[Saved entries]

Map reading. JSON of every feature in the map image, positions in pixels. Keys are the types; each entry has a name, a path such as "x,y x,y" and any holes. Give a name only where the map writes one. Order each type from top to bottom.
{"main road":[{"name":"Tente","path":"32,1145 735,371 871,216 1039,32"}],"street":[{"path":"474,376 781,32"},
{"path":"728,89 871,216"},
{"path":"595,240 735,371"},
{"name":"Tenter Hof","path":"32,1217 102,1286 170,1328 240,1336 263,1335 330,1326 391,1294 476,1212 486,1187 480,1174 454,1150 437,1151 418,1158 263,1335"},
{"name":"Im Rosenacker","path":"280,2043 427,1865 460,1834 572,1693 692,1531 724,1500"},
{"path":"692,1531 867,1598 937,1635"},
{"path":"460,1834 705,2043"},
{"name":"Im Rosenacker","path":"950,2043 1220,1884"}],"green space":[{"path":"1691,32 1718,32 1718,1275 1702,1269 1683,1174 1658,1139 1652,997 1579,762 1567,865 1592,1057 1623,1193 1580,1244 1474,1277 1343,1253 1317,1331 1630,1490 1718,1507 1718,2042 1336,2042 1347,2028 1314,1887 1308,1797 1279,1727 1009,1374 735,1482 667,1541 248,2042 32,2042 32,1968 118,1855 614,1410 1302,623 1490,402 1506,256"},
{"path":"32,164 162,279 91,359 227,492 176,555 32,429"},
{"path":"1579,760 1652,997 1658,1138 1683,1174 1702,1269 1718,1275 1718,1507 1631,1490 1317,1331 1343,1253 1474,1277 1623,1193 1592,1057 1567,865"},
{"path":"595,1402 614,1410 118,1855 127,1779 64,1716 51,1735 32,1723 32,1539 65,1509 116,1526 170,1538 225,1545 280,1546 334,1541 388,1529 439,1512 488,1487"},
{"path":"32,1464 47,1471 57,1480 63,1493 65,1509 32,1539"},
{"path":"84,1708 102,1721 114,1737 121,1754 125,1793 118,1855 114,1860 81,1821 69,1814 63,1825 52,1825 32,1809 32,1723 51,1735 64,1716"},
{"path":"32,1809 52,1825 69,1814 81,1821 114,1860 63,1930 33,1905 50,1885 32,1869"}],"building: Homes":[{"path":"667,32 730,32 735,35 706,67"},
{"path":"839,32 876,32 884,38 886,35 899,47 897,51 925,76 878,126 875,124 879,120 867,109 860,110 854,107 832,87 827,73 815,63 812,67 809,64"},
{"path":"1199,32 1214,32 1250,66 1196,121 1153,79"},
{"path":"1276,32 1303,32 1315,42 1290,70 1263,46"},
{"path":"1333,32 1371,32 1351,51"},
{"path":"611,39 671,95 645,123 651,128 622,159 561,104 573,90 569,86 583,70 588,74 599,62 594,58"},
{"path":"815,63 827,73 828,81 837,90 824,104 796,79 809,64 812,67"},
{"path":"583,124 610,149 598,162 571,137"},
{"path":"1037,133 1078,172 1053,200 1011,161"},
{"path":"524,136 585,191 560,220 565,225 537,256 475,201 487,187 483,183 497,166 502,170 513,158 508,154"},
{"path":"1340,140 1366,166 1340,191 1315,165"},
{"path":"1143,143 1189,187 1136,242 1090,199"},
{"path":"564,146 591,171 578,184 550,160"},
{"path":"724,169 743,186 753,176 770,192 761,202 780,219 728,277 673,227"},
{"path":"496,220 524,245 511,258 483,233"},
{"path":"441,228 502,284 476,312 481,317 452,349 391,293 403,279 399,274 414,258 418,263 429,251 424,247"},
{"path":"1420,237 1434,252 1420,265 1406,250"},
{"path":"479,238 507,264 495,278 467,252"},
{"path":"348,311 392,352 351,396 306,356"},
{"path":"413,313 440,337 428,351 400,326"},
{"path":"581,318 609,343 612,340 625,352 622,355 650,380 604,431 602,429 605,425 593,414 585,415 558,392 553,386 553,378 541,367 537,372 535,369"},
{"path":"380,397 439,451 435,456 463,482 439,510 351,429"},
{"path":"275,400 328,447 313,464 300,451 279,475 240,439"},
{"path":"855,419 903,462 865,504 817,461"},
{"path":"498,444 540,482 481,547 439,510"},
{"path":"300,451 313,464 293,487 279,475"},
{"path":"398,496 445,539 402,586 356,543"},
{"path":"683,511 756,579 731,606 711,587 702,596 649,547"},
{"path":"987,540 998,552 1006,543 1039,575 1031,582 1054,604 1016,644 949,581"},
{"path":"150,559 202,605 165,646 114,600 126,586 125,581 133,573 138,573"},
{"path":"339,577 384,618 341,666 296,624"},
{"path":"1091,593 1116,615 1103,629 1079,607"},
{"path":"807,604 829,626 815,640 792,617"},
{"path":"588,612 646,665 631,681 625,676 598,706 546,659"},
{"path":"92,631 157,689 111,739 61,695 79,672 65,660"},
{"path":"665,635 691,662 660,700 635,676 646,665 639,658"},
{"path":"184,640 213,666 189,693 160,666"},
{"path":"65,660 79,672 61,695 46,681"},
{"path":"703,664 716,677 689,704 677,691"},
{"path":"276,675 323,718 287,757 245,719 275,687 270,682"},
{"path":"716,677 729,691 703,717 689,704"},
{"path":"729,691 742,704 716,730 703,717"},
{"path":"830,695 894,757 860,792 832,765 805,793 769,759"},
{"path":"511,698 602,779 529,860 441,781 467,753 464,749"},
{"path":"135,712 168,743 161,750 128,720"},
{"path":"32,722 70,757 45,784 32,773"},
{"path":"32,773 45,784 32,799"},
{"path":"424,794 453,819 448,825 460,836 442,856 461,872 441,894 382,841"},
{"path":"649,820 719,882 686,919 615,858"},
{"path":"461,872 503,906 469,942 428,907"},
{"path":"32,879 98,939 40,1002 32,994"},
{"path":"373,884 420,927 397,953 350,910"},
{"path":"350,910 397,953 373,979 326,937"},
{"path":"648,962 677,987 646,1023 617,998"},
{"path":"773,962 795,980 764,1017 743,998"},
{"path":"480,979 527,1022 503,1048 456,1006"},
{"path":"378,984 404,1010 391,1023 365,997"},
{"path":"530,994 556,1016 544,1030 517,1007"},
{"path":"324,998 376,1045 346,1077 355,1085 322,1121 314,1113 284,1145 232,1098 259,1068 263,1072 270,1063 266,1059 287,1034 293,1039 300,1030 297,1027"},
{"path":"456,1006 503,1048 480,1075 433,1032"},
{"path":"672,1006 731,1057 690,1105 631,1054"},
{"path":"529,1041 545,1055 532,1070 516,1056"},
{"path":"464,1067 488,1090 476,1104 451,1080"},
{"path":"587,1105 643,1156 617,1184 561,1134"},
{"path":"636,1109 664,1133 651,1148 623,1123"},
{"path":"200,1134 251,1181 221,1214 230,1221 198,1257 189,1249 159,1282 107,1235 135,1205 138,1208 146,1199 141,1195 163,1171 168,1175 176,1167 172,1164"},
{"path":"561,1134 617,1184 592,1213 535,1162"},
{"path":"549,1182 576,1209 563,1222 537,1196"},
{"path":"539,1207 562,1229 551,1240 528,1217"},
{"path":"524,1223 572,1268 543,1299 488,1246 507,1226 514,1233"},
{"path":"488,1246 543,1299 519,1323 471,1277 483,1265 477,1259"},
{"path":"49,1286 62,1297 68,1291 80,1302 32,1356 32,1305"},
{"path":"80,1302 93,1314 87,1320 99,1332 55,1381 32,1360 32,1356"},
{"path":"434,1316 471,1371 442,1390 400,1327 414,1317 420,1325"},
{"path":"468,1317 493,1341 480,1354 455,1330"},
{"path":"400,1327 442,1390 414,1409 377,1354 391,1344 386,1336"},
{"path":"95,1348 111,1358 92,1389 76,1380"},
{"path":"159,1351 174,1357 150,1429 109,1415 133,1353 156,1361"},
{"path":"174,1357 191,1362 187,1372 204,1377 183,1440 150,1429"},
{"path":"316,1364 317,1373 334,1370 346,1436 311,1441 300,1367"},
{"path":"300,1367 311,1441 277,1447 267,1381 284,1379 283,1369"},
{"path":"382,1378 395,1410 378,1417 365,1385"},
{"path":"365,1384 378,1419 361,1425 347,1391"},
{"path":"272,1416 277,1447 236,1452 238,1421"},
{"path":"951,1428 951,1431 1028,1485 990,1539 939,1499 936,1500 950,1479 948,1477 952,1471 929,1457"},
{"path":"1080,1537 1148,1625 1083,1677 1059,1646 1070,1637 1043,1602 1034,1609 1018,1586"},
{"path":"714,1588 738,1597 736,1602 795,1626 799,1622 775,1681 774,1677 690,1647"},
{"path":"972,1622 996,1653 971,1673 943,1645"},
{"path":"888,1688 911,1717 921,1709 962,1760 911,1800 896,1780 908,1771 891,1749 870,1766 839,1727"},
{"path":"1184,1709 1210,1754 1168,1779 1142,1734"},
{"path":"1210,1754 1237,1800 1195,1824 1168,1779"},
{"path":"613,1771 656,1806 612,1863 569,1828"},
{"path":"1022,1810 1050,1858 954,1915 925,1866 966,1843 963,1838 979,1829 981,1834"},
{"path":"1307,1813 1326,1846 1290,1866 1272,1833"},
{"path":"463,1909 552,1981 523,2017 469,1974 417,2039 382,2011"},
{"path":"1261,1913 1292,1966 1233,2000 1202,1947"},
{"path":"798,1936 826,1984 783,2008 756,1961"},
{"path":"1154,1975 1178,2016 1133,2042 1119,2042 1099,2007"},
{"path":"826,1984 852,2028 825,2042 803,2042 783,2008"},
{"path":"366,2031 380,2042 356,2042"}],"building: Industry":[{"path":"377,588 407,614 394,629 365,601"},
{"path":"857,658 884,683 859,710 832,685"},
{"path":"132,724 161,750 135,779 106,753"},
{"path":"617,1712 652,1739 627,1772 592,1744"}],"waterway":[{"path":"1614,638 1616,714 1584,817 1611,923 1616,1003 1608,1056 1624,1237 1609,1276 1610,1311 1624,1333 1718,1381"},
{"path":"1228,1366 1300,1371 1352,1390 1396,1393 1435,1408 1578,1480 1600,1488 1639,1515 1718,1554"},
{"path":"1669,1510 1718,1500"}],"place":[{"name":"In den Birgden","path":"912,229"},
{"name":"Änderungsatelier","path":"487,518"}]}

_Exercise_: Copy out every line above where "name" is present.

_Exercise solution_:
Map reading. JSON of every feature in the map image, positions in pixels. Keys are the types; each entry has a name, a path such as "x,y x,y" and any holes. Give a name only where the map writes one. Order each type from top to bottom.
{"main road":[{"name":"Tente","path":"32,1145 735,371 871,216 1039,32"}],"street":[{"path":"474,376 781,32"},
{"name":"Tenter Hof","path":"32,1217 102,1286 170,1328 240,1336 263,1335 330,1326 391,1294 476,1212 486,1187 480,1174 454,1150 437,1151 418,1158 263,1335"},
{"name":"Im Rosenacker","path":"280,2043 427,1865 460,1834 572,1693 692,1531 724,1500"},
{"name":"Im Rosenacker","path":"950,2043 1220,1884"}],"green space":[{"path":"1691,32 1718,32 1718,1275 1702,1269 1683,1174 1658,1139 1652,997 1579,762 1567,865 1592,1057 1623,1193 1580,1244 1474,1277 1343,1253 1317,1331 1630,1490 1718,1507 1718,2042 1336,2042 1347,2028 1314,1887 1308,1797 1279,1727 1009,1374 735,1482 667,1541 248,2042 32,2042 32,1968 118,1855 614,1410 1302,623 1490,402 1506,256"},
{"path":"1669,1510 1718,1500"}],"place":[{"name":"In den Birgden","path":"912,229"},
{"name":"Änderungsatelier","path":"487,518"}]}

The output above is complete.